Frigid temperatures can kill an entire apple crop that has flowered early. Studies have shown that a temperature of 28 degrees will kill around 10% of an apple crop. A hard freeze of 25 degrees will kill a substantial 90% of the crop. 

The colder the temperatures, the greater the magnitude of freeze-related impacts. Local apple farms, including MacQueen Orchards, have dealt with the financial hardship of losing an apple crop due to fluctuations in February weather.

Lastly, early spring weather can cause an ecological mismatch, or an imbalance between the natural equilibrium between plants and animals in the ecosystem. Pollinators are hardwired to do their necessary job at a specific time of the year. 

Though the blooming of spring flowers has grown earlier, pollinators have not fully adapted to climate change. An ecological mismatch occurs when a pollinator arrives to find that the spring bloom is already gone due to the premature onset of warm weather. 

This phenomenon also affects monarchs, who lay eggs on milkweeds.
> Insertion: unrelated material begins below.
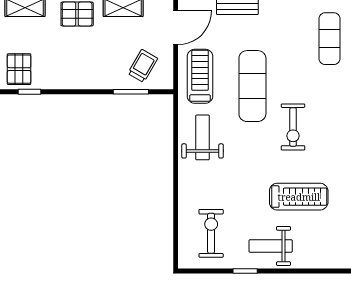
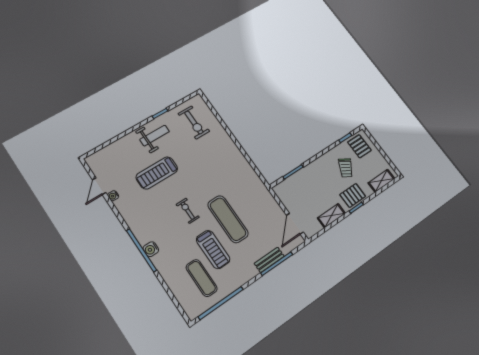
trolley: (143, 66) -> (346, 168), moved
treadmill: (200, 76) -> (213, 249), moved
exercise bike: (293, 127) -> (188, 211), width x0.73, depth x0.72
weight bench: (203, 137) -> (236, 172), removed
Changes in the onset of flowering of the milkweed plant has impacted the reproductive patterns of monarchs. Time will tell if animals are able to successfully adapt to shifts in climate that will grow more pronounced in the future.

This past week has exemplified a big shift in climate toward an earlier spring, with mild weather growing more common in February. Though the weather will briefly turn cooler, the effects of the recent stretch of warm weather have already manifested themselves on these early signs of spring. 

Whatever the rest of winter and start of spring has in store, you can trust the WTOL 11 weather team to keep you updated.